**MATERIAL TO PROCESS**
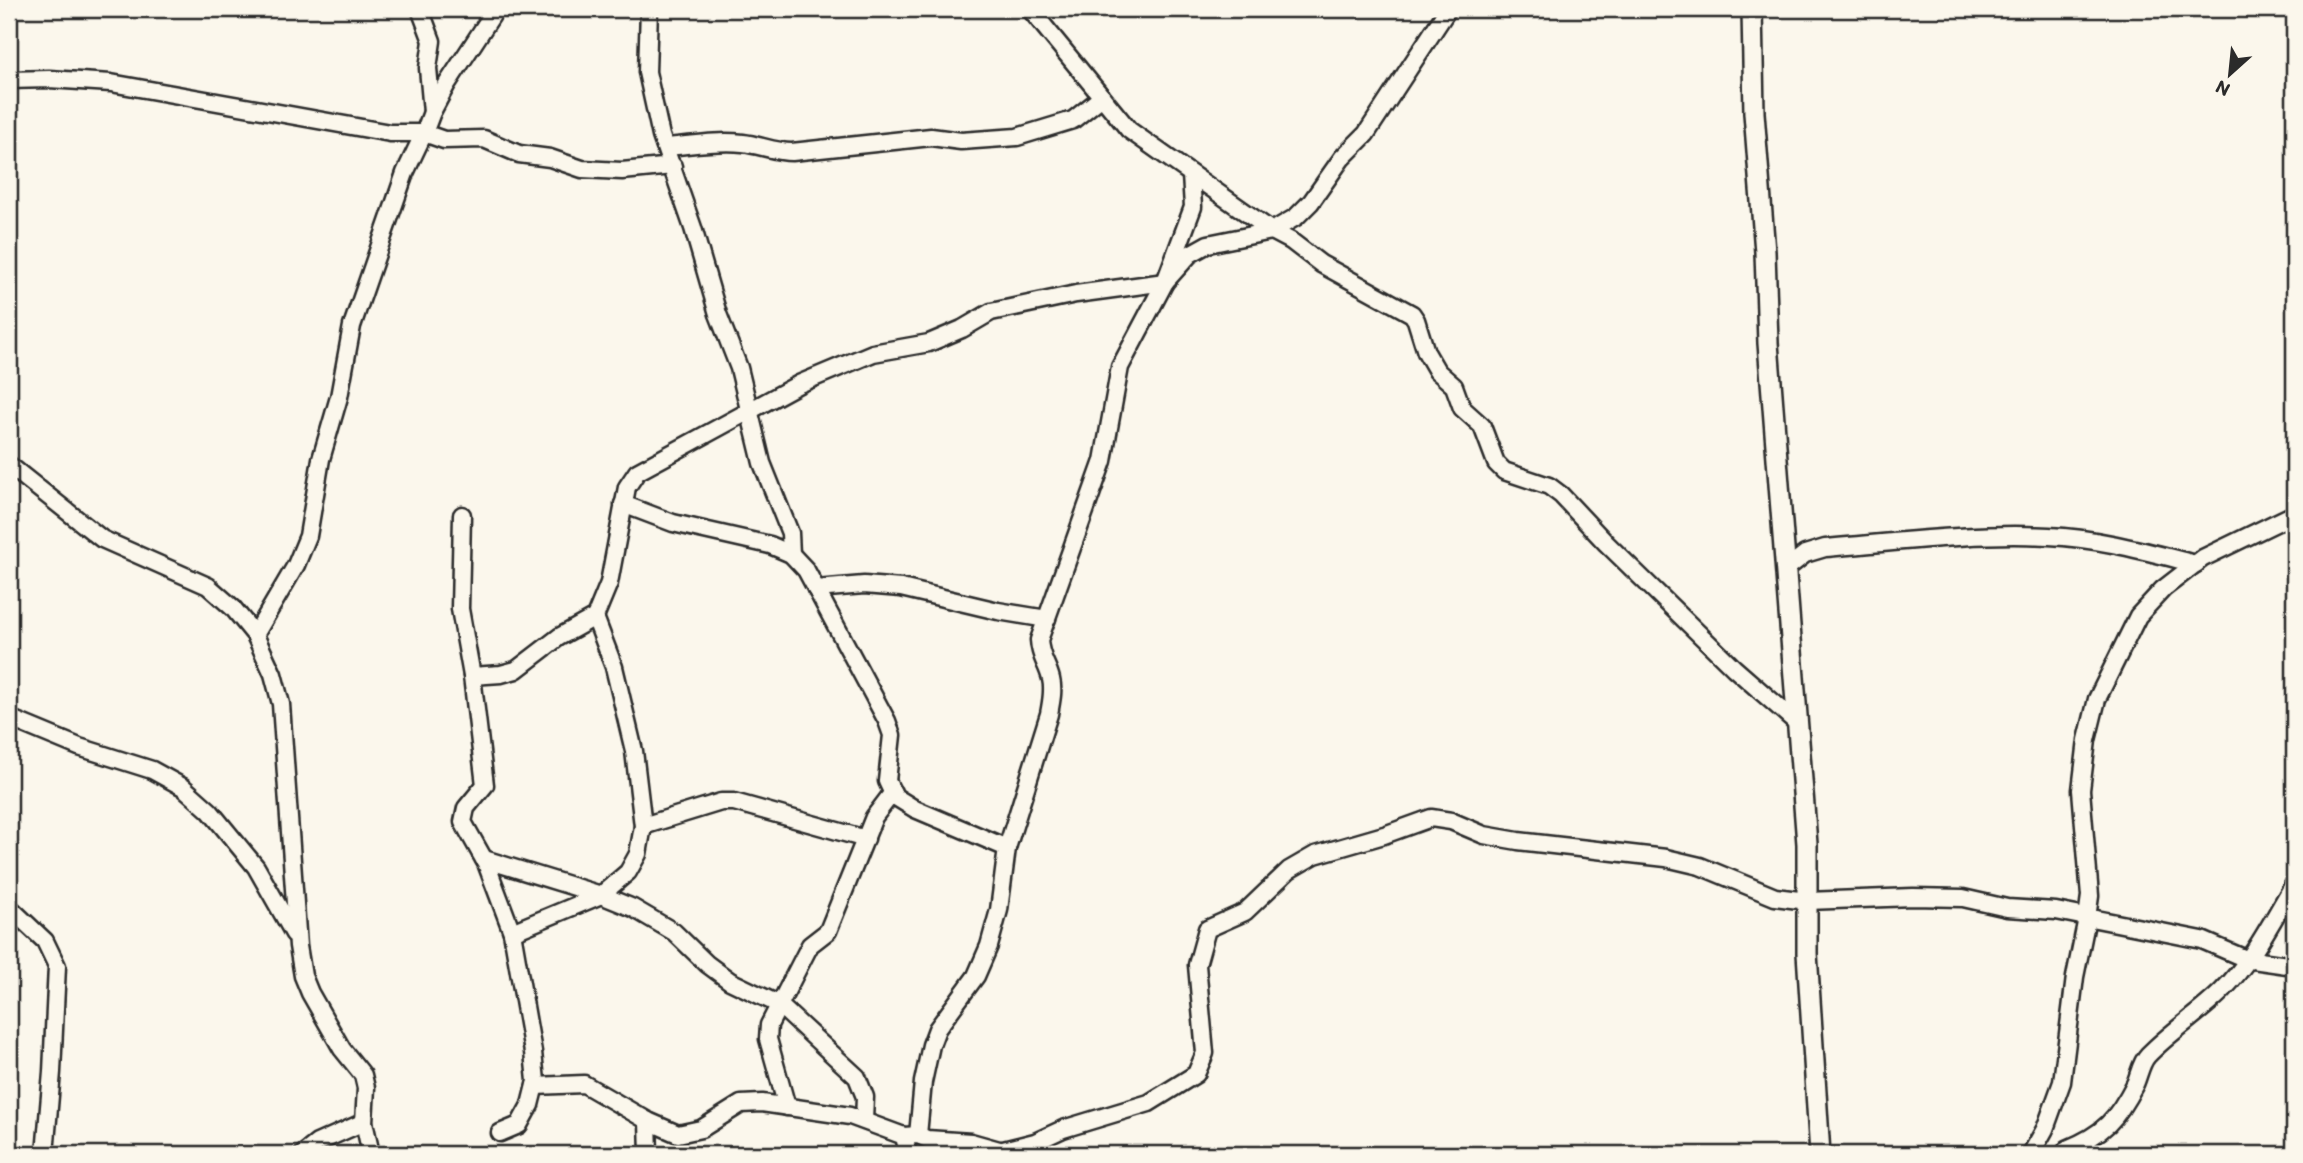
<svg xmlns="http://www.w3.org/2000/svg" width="2303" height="1163" font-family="Itim,sans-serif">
	<rect width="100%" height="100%" fill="#fbf7ec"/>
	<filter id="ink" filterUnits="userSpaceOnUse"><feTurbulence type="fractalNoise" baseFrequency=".0143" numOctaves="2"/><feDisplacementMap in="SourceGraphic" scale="14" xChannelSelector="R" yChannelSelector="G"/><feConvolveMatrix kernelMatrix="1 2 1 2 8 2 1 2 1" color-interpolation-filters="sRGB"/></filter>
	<g filter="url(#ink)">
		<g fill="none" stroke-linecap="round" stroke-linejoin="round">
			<defs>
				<g id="minor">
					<polyline points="420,9 432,41 428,68 432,112"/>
					<polyline points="649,9 647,72 661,136 693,228 718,314 739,368 762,463 790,533 791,554"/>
					<polyline points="1030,9 1129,130 1272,231 1291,241 1321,264 1412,314 1416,320 1426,352 1437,371 1454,386 1462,408 1482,426 1496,463 1504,471 1549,486 1561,495 1606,543 1734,668 1797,723"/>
					<polyline points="9,80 49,79 111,83 390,133 424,133 444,140 484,139 519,154 550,158 582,169 622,171 673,166"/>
					<path d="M666,147C691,145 718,140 743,143C760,145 775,152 792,152L931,137L961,141L1017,137L1073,120L1102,97"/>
					<polyline points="9,465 102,539 208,586 233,608 255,635 273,674 281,704 298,946 303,976 310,993 342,1049 363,1075 366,1088 364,1122 371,1154"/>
					<polyline points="623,504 673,523 770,545 791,554 806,570 887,721 892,735 887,781 894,796 915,809 1007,848"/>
					<polyline points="462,515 460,609 472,676 485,785 466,808 463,822 486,863 512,932 533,1052 536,1081 530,1105 519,1125 500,1133"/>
					<path d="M1786,569L1805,554L1825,548C1899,542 1975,532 2049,536C2098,538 2148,552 2196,564"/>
					<polyline points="816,589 864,585 901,588 998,611 1047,619"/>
					<polyline points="255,635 296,565 308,536 321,459 339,397 352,326 405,173 424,133 432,112 447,84 496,9"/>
					<polyline points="472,676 501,674 516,670 559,637 595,617 609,583 627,487 637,472 799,384 873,353 929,343 962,329 991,312 1076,294 1165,282 1190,254 1208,244 1272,231 1296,217 1311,202 1342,158 1366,134 1448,9"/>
					<polyline points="9,718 79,747 152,770 183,787 210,811 256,867 294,934"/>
					<polyline points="643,826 721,802 734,802 866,839"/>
					<polyline points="484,859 601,895 633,908 674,932 707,964 730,981 778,1004 857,1077 865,1097 864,1120"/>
					<polyline points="9,907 45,941 57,966 52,1072 45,1154"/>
					<polyline points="512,932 601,895 628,872 638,854 643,826 634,751 614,667 595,617"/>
					<polyline points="535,1086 584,1084 648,1121 678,1134 701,1129 741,1104 762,1103 850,1116 904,1136 918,1135 927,1139 971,1142 1010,1153"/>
					<polyline points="787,1107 768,1039 769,1025 810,945 828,931 874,817 893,792"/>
					<polyline points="648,1121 649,1154"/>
					<path d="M918,1135L923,1082L931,1045L937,1029L976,976L989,946L999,910L1007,848L1049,714C1051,702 1054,691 1051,679C1047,663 1040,658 1039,640L1103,461L1120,367L1165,282L1193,207L1191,175"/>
					<polyline points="904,1136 908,1154"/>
					<path d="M2067,1149C2104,1134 2117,1119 2135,1084C2139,1075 2141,1062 2148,1055C2171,1031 2199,1014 2222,991C2252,961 2272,921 2294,884"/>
					<polyline points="1003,1150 1035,1142 1063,1129 1149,1103 1196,1074 1205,1053 1197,965 1207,929 1245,912 1289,870 1315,855 1384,835 1431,818 1451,821 1484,835 1518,841 1666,858 1700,866 1775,897 1807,901 1913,897 1963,898 2007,908 2056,911 2202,940 2246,959 2294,966"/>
					<polyline points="303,1154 317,1143 364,1122"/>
					<polyline points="2031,1154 2045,1129 2062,1082 2075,977 2087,918 2090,896 2081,790 2087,740 2097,699 2138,616 2163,589 2203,558 2294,514"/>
				</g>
				<polyline id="tertiary" points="1752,9 1754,113 1765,252 1768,343 1807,844 1807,953 1820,1154"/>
			</defs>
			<use href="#minor" stroke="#2b2b2b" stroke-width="21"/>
			<use href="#tertiary" stroke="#2b2b2b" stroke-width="24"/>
			<use href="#minor" stroke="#fbf7ec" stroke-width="16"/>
			<use href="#tertiary" stroke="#fbf7ec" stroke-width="19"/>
		</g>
	</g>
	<rect width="2303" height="1163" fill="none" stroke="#fbf7ec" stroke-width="35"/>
	<rect x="18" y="18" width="2268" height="1128" fill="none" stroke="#2b2b2b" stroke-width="2.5" filter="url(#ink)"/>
	<g transform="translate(2230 74) rotate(207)" stroke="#fbf7ec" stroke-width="5" paint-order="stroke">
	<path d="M0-5L12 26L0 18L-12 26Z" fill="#2b2b2b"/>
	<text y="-10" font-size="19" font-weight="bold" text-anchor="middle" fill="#2b2b2b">N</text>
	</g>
</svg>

**TASK**
Please copy out the entries above exactly as they appear, but skip their images.

**ANSWER SECTION**
<svg xmlns="http://www.w3.org/2000/svg" width="2303" height="1163" font-family="Itim,sans-serif">
	<rect width="100%" height="100%" fill="#fbf7ec"/>
	<filter id="ink" filterUnits="userSpaceOnUse"><feTurbulence type="fractalNoise" baseFrequency=".0143" numOctaves="2"/><feDisplacementMap in="SourceGraphic" scale="14" xChannelSelector="R" yChannelSelector="G"/><feConvolveMatrix kernelMatrix="1 2 1 2 8 2 1 2 1" color-interpolation-filters="sRGB"/></filter>
	<g filter="url(#ink)">
		<g fill="none" stroke-linecap="round" stroke-linejoin="round">
			<defs>
				<g id="minor">
					<polyline points="420,9 432,41 428,68 432,112"/>
					<polyline points="649,9 647,72 661,136 693,228 718,314 739,368 762,463 790,533 791,554"/>
					<polyline points="1030,9 1129,130 1272,231 1291,241 1321,264 1412,314 1416,320 1426,352 1437,371 1454,386 1462,408 1482,426 1496,463 1504,471 1549,486 1561,495 1606,543 1734,668 1797,723"/>
					<polyline points="9,80 49,79 111,83 390,133 424,133 444,140 484,139 519,154 550,158 582,169 622,171 673,166"/>
					<path d="M666,147C691,145 718,140 743,143C760,145 775,152 792,152L931,137L961,141L1017,137L1073,120L1102,97"/>
					<polyline points="9,465 102,539 208,586 233,608 255,635 273,674 281,704 298,946 303,976 310,993 342,1049 363,1075 366,1088 364,1122 371,1154"/>
					<polyline points="623,504 673,523 770,545 791,554 806,570 887,721 892,735 887,781 894,796 915,809 1007,848"/>
					<polyline points="462,515 460,609 472,676 485,785 466,808 463,822 486,863 512,932 533,1052 536,1081 530,1105 519,1125 500,1133"/>
					<path d="M1786,569L1805,554L1825,548C1899,542 1975,532 2049,536C2098,538 2148,552 2196,564"/>
					<polyline points="816,589 864,585 901,588 998,611 1047,619"/>
					<polyline points="255,635 296,565 308,536 321,459 339,397 352,326 405,173 424,133 432,112 447,84 496,9"/>
					<polyline points="472,676 501,674 516,670 559,637 595,617 609,583 627,487 637,472 799,384 873,353 929,343 962,329 991,312 1076,294 1165,282 1190,254 1208,244 1272,231 1296,217 1311,202 1342,158 1366,134 1448,9"/>
					<polyline points="9,718 79,747 152,770 183,787 210,811 256,867 294,934"/>
					<polyline points="643,826 721,802 734,802 866,839"/>
					<polyline points="484,859 601,895 633,908 674,932 707,964 730,981 778,1004 857,1077 865,1097 864,1120"/>
					<polyline points="9,907 45,941 57,966 52,1072 45,1154"/>
					<polyline points="512,932 601,895 628,872 638,854 643,826 634,751 614,667 595,617"/>
					<polyline points="535,1086 584,1084 648,1121 678,1134 701,1129 741,1104 762,1103 850,1116 904,1136 918,1135 927,1139 971,1142 1010,1153"/>
					<polyline points="787,1107 768,1039 769,1025 810,945 828,931 874,817 893,792"/>
					<polyline points="648,1121 649,1154"/>
					<path d="M918,1135L923,1082L931,1045L937,1029L976,976L989,946L999,910L1007,848L1049,714C1051,702 1054,691 1051,679C1047,663 1040,658 1039,640L1103,461L1120,367L1165,282L1193,207L1191,175"/>
					<polyline points="904,1136 908,1154"/>
					<path d="M2067,1149C2104,1134 2117,1119 2135,1084C2139,1075 2141,1062 2148,1055C2171,1031 2199,1014 2222,991C2252,961 2272,921 2294,884"/>
					<polyline points="1003,1150 1035,1142 1063,1129 1149,1103 1196,1074 1205,1053 1197,965 1207,929 1245,912 1289,870 1315,855 1384,835 1431,818 1451,821 1484,835 1518,841 1666,858 1700,866 1775,897 1807,901 1913,897 1963,898 2007,908 2056,911 2202,940 2246,959 2294,966"/>
					<polyline points="303,1154 317,1143 364,1122"/>
					<polyline points="2031,1154 2045,1129 2062,1082 2075,977 2087,918 2090,896 2081,790 2087,740 2097,699 2138,616 2163,589 2203,558 2294,514"/>
				</g>
				<polyline id="tertiary" points="1752,9 1754,113 1765,252 1768,343 1807,844 1807,953 1820,1154"/>
			</defs>
			<use href="#minor" stroke="#2b2b2b" stroke-width="21"/>
			<use href="#tertiary" stroke="#2b2b2b" stroke-width="24"/>
			<use href="#minor" stroke="#fbf7ec" stroke-width="16"/>
			<use href="#tertiary" stroke="#fbf7ec" stroke-width="19"/>
		</g>
	</g>
	<rect width="2303" height="1163" fill="none" stroke="#fbf7ec" stroke-width="35"/>
	<rect x="18" y="18" width="2268" height="1128" fill="none" stroke="#2b2b2b" stroke-width="2.5" filter="url(#ink)"/>
	<g transform="translate(2230 74) rotate(207)" stroke="#fbf7ec" stroke-width="5" paint-order="stroke">
	<path d="M0-5L12 26L0 18L-12 26Z" fill="#2b2b2b"/>
	<text y="-10" font-size="19" font-weight="bold" text-anchor="middle" fill="#2b2b2b">N</text>
	</g>
</svg>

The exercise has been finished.